For Jean-Do, he can do nothing but begrudgingly listen, and through an off-set camera that never moves, we peer more deeply into the souls of Jean-Do’s father (Max von Sydow being generally brilliant), his nurses and the mother of his children.There’s a heart-wrenching scene where Neils Arestrup sits and recounts his years as a hostage thanks to a plane seat that would’ve been Jean-Do’s. “Hold fast to the human inside you, and you’ll survive,” he says, a profound, universal statement that bests any of the tearjerker courtroom drama scenes or dream sequences in “The Sea Inside.”

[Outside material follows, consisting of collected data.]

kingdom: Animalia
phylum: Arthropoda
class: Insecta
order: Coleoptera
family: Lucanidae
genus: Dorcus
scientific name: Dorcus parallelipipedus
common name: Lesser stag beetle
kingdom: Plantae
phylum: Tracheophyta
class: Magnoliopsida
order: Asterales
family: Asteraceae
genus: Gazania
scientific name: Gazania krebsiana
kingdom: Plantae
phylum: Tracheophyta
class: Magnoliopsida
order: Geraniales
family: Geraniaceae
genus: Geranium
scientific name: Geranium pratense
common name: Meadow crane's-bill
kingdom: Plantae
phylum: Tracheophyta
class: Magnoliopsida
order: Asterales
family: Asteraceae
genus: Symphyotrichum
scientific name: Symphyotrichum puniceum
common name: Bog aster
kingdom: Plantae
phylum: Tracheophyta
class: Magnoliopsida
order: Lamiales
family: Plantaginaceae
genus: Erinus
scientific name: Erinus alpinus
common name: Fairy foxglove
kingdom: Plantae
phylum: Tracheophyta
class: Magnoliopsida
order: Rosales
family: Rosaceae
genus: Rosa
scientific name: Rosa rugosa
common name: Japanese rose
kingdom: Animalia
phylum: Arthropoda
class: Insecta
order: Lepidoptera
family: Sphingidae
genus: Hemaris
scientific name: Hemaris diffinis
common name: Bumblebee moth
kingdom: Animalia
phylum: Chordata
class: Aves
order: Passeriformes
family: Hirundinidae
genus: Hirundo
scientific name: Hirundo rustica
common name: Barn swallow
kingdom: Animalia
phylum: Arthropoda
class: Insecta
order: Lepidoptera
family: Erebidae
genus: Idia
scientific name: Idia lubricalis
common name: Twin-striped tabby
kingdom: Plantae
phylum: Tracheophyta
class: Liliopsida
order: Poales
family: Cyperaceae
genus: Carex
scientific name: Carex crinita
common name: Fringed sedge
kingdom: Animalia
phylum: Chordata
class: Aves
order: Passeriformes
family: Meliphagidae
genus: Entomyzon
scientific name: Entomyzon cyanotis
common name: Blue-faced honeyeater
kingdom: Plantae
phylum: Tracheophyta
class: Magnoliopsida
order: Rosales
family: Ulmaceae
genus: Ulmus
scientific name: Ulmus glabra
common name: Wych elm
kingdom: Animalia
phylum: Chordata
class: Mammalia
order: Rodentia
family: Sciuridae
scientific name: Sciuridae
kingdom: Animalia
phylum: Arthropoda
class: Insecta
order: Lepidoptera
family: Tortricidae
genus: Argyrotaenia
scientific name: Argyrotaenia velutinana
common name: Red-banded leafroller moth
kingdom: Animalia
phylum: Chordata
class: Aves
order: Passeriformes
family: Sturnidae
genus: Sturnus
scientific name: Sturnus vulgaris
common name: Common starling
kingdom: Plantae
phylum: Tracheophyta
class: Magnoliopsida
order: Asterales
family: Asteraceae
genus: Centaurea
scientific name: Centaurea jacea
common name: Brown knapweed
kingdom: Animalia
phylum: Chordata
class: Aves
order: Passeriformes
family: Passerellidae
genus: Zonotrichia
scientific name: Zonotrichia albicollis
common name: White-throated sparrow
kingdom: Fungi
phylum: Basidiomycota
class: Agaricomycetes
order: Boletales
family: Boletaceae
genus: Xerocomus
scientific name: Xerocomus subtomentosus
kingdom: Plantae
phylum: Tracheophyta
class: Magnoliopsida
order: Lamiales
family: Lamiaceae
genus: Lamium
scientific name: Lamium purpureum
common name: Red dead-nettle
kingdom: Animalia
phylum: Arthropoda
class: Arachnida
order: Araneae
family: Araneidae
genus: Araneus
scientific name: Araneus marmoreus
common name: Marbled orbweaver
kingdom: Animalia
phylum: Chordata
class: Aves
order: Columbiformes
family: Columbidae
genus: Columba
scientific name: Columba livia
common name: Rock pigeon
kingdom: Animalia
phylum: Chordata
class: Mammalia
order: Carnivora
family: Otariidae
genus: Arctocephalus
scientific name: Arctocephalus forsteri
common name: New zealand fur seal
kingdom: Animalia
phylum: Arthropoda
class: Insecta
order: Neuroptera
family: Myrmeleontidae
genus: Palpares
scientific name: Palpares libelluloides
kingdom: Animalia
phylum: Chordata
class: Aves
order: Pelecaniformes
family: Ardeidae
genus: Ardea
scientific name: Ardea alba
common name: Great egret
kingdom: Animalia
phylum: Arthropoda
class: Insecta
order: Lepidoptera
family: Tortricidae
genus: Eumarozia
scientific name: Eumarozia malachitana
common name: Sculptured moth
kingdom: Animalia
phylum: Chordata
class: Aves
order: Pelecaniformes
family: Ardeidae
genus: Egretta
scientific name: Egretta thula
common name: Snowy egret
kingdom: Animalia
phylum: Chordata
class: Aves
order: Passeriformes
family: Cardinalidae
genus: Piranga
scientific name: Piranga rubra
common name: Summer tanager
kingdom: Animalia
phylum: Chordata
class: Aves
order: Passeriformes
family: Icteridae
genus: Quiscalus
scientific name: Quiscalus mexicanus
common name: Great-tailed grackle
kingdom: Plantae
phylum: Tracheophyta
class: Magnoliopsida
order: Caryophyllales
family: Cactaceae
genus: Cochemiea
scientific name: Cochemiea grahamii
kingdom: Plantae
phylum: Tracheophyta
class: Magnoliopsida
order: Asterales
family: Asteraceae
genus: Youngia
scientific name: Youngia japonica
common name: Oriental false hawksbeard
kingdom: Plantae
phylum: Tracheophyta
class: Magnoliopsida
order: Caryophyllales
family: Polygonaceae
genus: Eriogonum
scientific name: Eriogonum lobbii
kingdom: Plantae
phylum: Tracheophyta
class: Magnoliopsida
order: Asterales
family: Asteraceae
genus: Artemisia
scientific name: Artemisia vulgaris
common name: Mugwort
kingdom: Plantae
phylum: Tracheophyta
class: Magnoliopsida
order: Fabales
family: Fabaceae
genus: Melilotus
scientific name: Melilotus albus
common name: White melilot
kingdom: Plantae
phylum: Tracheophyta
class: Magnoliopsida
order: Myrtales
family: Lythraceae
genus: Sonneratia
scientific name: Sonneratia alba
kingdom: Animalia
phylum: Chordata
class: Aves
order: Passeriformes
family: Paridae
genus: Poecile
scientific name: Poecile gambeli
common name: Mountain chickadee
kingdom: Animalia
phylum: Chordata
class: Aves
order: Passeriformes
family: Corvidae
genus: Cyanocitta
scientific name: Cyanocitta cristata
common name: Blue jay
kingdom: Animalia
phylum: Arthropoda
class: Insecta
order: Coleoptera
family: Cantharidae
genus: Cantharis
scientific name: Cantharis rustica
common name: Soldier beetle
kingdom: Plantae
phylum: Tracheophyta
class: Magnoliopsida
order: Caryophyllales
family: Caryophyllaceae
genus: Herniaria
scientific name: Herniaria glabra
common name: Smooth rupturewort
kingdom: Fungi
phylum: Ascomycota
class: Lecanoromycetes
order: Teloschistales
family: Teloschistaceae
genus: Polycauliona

And yet what make both films so similar are not the accidental disabilities, the symbolic dream sequences or the true stories in which each wrote a book before their death, but the fact that both Ramon and Jean-Do share a healthy passion for women and a sense of humor.
These women are the most influential parts in their lives. Less love interests and more companions, they reveal as much tender vulnerability as though they were in the presence of a capable romantic lead. They plead to help in any way they can but quietly lament when minds are made up.
In “The Sea Inside,” Ramon’s sister-in-law plans her day around Ramon’s schedule, and Ramon’s girlfriend Rosa needs Ramon as a sounding board. If he gets his way, they’ll be missing a crucial part of their livelihood.
The same can be said about “Diving Bell.” In one powerful scene, Jean-Do is blinking to his lovely nurse Henriette, “I want death.” She lashes out and shames him for wanting something so selfish when people have put hours and days of painstaking effort into getting him to communicate again. When she returns to the room, she apologizes and respects his bravery and his choices.
In a way, both perspectives seem right, and it begs the question, is it selfish to choose what you get to do what your life? Is your life entirely your own? Is it not your right but your privilege to uphold, take care of and cherish such that others can enjoy theirs?
These are devastating questions, and if Louis C.K. can make them funny and insightful in an episode about a comedian friend looking to kill himself, surely these films can too. Jean-Do finds attitude and sarcasm when another film would be nothing but pity. Ramon finds charm and musicality when another film would be only somber.
These are films in which the characters have the same affliction but a different wish, the same ideas but a different stylistic approach and the same level of quality but different aspirations. And yet each feels universal in its portrayal of a life well spent.